Saudi Arabia: Women no longer need to use separate entrances from men at restaurants
Women in Saudi Arabia will no longer need to use separate entrances from men or sit behind partitions at restaurants, in the latest loosening of gender-based restrictions in the ultraconservative Muslim kingdom.
The restrictions had already been quietly eased in practice, with many restaurants, cafes and other meeting places no longer enforcing segregation.
The decision was quietly announced on Sunday in a lengthy and technically worded statement by the municipal and rural affairs ministry.
While the requirement has been removed, it is unclear whether most restaurants or cafes will go ahead with the change.

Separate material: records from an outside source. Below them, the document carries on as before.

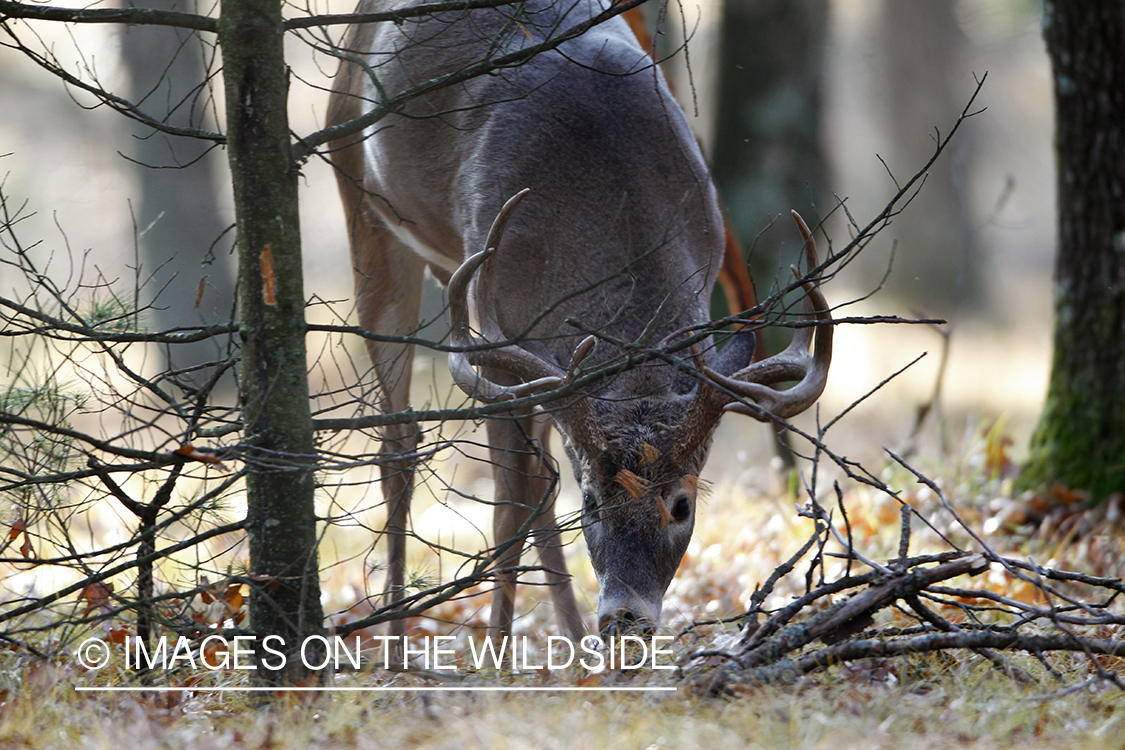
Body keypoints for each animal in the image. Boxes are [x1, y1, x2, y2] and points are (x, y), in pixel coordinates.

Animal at [328, 0, 837, 638]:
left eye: (683, 504)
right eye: (592, 502)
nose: (625, 614)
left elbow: (537, 486)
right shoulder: (498, 330)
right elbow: (509, 502)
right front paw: (498, 645)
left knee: (536, 475)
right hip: (364, 204)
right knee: (399, 446)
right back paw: (396, 639)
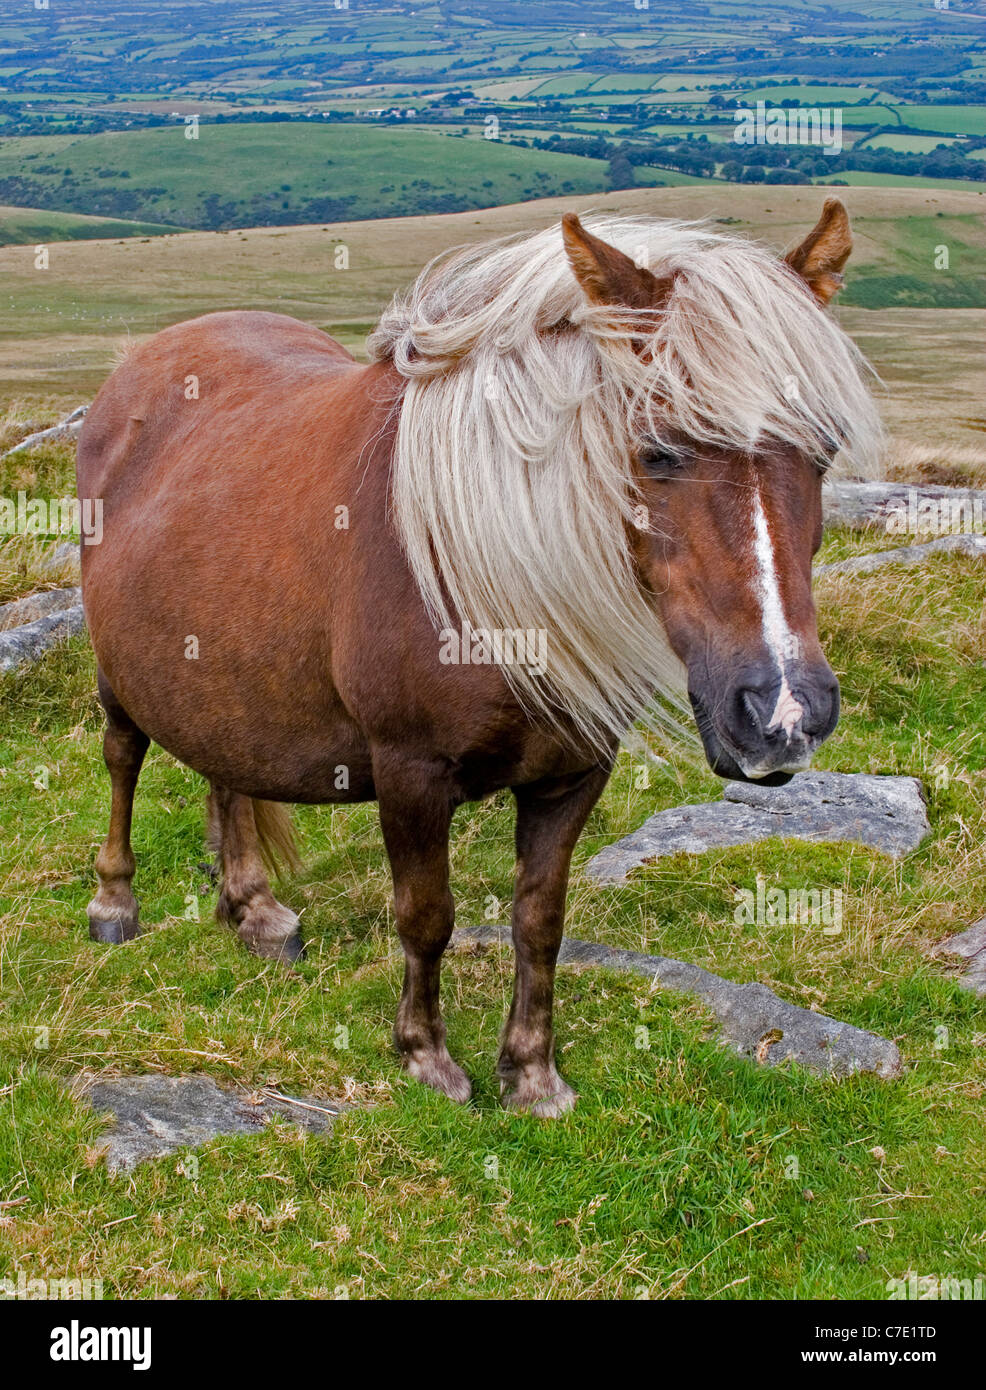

Across Saudi Arabia, the norm has been that unrelated men and women are not permitted to mix in public. Government-run schools and most public universities remain segregated, as are most Saudi weddings.
A series of sweeping social reforms in Saudi Arabia has been accompanied by an intensified crackdown on dissent.
In 2017, women were allowed entry into sports stadiums in family designated sections, while a year later they were also given the right to drive.
⚽??♀️For the first time Saudi women and girls attended a soccer match at a stadium after the kingdom lifted a ban on them attending. The move is part of Saudi Arabia's drive to grant women greater rights, with women being allowed to drive from June for the first time. pic.twitter.com/NiSIIhu058
— Behind The News (@Behind__News) January 13, 2018
This August, a further ban was lifted to allow women to apply for a passport and travel without first obtaining the permission of their male guardian.